Non volle più rimanere in Marsiglia e, animo ribelle, raggranellato il viaggio parti per la Sicilia; sbarcò a Messina, ma subito venne arrestato e rinchiuso nella terribile prigione del tempo, con la catena al piede, soffrendo moltissimo e dormendo sulla nuda terra. Il poco bagaglio personale che aveva gli era stato sequestrato dalla polizia borbonica e mai lo ebbe consegnato.
Da Messina fu trasferito nelle carceri di Napoli e rinchiuso in S. Maria Apparente, dove trovò Edoardo Cappelli, il fratello del suo capitano. Rimase in carcere lunghi anni e poi fu posto in libertà. Fu in Napoli un po’ di tempo, molto dolente per le continue visite che aveva in casa dalla Polizia, tanto che egli scrive: «Ho sofferto più nella libertà che nelle prigioni», perché le visite domiciliari erano continue sia durante il giorno e sia durante la notte.
Nel 1860 riprese il servizio militare e si arruolò con il generale Orsini rivivendo ore di ansie insieme con il maggiore Cappelli, Sprovieri, Materazzo e Cosenz, che era stato insieme con il Romeo a Marghera, capitano dello Stato Maggiore.

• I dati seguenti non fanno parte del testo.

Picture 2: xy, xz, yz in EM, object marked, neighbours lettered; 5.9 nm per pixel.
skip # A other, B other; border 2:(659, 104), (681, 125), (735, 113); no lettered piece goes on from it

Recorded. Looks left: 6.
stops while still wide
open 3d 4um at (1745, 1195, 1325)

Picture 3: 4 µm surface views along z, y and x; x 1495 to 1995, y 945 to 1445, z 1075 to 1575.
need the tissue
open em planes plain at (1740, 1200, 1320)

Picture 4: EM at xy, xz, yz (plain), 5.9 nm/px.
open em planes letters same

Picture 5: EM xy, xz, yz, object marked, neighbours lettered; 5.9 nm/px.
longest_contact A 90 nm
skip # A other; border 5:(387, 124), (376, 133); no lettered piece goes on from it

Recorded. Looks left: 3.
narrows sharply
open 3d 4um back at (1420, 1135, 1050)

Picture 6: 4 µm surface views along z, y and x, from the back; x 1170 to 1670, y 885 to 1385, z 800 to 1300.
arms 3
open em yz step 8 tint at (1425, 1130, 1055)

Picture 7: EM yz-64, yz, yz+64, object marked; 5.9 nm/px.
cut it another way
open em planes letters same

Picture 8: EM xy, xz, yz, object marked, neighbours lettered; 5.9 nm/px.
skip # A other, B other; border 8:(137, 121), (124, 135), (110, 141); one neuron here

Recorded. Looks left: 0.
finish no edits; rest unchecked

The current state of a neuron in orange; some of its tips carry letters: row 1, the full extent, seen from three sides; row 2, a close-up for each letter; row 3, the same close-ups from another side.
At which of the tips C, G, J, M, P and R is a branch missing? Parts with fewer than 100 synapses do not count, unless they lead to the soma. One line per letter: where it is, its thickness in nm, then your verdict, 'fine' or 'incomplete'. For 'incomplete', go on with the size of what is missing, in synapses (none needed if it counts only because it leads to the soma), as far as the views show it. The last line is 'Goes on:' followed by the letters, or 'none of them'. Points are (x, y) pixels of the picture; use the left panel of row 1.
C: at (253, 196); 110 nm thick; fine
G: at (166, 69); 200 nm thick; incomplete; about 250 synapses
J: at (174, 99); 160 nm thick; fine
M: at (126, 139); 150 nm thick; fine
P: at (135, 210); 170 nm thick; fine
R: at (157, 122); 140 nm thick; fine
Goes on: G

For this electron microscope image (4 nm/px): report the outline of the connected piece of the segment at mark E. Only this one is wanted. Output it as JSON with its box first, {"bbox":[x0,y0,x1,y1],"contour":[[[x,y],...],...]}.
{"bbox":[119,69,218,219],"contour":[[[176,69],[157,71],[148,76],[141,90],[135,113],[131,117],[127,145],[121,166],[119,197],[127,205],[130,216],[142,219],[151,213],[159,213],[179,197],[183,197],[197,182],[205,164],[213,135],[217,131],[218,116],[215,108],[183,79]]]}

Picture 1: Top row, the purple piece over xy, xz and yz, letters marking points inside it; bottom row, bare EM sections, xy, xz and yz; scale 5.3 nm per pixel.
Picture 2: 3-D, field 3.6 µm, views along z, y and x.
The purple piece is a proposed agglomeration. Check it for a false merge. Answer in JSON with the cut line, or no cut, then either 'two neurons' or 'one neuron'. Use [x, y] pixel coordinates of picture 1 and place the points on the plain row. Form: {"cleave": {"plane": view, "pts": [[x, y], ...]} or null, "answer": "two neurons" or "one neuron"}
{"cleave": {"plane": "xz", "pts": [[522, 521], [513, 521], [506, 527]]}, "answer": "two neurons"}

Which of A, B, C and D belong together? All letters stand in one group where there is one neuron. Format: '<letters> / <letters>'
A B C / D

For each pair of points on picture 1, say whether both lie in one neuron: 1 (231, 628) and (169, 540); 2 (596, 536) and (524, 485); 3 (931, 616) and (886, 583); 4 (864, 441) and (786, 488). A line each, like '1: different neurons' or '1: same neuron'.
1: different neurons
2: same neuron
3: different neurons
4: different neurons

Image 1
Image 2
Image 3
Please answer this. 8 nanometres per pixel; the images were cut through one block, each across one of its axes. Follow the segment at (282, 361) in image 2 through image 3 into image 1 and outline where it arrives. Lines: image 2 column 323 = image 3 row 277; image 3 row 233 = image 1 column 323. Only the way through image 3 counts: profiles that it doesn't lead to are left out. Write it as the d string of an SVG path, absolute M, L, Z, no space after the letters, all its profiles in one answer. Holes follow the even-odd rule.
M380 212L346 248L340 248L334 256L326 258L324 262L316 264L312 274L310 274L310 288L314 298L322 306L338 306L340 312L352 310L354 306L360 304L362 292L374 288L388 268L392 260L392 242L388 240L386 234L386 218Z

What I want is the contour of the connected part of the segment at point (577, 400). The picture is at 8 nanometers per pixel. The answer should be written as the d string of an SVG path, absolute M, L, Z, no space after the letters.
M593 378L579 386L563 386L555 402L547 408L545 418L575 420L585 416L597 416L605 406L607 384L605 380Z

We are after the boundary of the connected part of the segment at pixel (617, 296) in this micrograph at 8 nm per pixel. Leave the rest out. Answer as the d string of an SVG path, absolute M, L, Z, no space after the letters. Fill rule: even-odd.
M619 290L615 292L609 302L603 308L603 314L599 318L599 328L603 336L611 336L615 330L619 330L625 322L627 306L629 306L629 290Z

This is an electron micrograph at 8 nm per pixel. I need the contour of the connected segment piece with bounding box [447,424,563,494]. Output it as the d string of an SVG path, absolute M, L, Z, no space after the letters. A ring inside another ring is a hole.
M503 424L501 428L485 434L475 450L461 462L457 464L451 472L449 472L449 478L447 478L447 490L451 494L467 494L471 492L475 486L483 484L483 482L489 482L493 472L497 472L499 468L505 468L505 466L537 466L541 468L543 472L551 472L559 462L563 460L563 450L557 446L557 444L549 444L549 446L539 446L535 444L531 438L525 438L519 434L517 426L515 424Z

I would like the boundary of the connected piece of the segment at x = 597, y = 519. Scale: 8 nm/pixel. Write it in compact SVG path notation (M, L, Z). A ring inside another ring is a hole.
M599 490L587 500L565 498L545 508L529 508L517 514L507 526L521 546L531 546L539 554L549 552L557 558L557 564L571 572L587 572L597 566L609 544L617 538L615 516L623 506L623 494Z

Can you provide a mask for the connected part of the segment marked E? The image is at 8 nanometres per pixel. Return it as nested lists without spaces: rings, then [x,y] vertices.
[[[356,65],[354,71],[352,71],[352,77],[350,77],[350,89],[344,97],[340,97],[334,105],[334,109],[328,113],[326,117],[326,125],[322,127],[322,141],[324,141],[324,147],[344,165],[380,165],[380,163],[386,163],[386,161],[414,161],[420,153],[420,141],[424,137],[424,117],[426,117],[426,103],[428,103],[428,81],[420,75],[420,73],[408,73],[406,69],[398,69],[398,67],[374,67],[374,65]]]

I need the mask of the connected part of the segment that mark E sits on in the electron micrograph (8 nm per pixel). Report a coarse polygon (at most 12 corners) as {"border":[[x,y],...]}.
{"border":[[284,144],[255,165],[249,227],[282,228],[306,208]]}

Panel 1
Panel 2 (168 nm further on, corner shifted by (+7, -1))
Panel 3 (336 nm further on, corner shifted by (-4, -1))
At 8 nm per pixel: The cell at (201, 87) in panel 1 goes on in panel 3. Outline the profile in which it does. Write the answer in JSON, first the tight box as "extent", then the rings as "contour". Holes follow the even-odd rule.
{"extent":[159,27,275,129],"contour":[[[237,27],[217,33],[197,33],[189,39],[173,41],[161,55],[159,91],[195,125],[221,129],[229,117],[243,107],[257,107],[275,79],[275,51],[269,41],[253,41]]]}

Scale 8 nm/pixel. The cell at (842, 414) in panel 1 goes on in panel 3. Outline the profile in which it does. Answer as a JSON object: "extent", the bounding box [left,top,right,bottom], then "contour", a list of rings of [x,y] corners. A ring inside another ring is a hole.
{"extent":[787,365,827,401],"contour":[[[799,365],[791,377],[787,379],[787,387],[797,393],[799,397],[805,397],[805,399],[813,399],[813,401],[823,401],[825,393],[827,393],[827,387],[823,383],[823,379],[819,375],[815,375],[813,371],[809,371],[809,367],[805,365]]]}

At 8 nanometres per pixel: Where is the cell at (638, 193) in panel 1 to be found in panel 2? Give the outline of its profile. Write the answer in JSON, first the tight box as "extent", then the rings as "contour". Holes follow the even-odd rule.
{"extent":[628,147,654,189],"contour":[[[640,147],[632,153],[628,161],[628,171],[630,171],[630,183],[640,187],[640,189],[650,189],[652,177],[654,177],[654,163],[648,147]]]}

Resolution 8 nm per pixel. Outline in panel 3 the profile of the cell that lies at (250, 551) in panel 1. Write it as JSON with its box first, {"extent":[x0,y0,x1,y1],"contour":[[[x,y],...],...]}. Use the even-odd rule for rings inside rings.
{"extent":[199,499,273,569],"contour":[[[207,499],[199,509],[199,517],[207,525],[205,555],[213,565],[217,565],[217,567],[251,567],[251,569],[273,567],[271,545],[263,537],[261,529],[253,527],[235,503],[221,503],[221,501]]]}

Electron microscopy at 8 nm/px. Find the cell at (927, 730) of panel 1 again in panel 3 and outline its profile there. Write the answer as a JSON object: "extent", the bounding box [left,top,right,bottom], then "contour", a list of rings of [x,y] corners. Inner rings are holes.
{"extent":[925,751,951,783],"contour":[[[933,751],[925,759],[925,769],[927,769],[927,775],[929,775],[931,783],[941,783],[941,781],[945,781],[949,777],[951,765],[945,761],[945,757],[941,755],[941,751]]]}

Amico intimo del Romeo fu il maggiore Moisé Maldacea, un foggiano. ex militare dell’esercito napoletano, il quale, oltre alla difesa di Venezia, prese parte a tutte le campagne dell’impresa dei Mille e fu ferito a Calatafimi.
Romeo ebbe due medaglie di argento la prima con le due fascette: «Campagne 1848-1849», la seconda dell’Unità di Italia 1848-1870.
Fu reintegrato nel grado militare di tenente con decreto del 20 dicembre 1877.
Visse in S. Lucido nel seno della sua famiglia, benvoluto e rispettato dai suoi concittadini che lo elessero Sindaco del paese per lunghissimi anni.
Morì nel compianto generale: aveva compito novant’anni da quattro giorni. (Mis, con aggiornamenti) © ICSAIC 2023 – 06
Nota bibliografica
- Mis, Un patriota dimenticato del nostro risorgimento: Beniamino Romeo, in «Cronaca di Calabria», 13 giugno 1937.